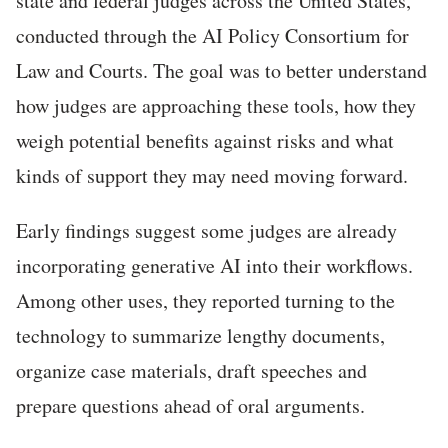
state and federal judges across the United States,
conducted through the AI Policy Consortium for
Law and Courts. The goal was to better understand
how judges are approaching these tools, how they
weigh potential benefits against risks and what
kinds of support they may need moving forward.
Early findings suggest some judges are already
incorporating generative AI into their workflows.
Among other uses, they reported turning to the
technology to summarize lengthy documents,
organize case materials, draft speeches and
prepare questions ahead of oral arguments.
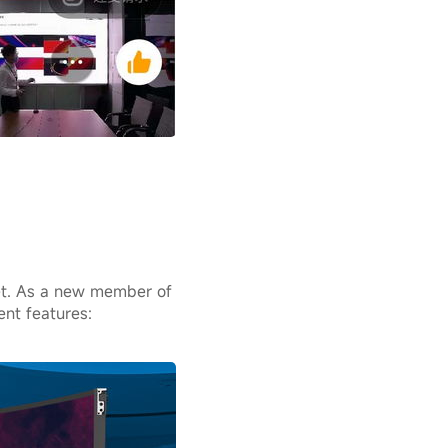
et. As a new member of
ent features:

********************

- [Work instruction]: Rewrite every text line in the listing above as a Markdown table with the columns Row and Line, numbering the rows and skipping blank lines. Omit the pictures from the table.

- [Solution]:
| Row | Line |
|---|---|
| 1 | state and federal judges across the United States, |
| 2 | conducted through the AI Policy Consortium for |
| 3 | Law and Courts. The goal was to better understand |
| 4 | how judges are approaching these tools, how they |
| 5 | weigh potential benefits against risks and what |
| 6 | kinds of support they may need moving forward. |
| 7 | Early findings suggest some judges are already |
| 8 | incorporating generative AI into their workflows. |
| 9 | Among other uses, they reported turning to the |
| 10 | technology to summarize lengthy documents, |
| 11 | organize case materials, draft speeches and |
| 12 | prepare questions ahead of oral arguments. |
| 13 | et. As a new member of |
| 14 | ent features: |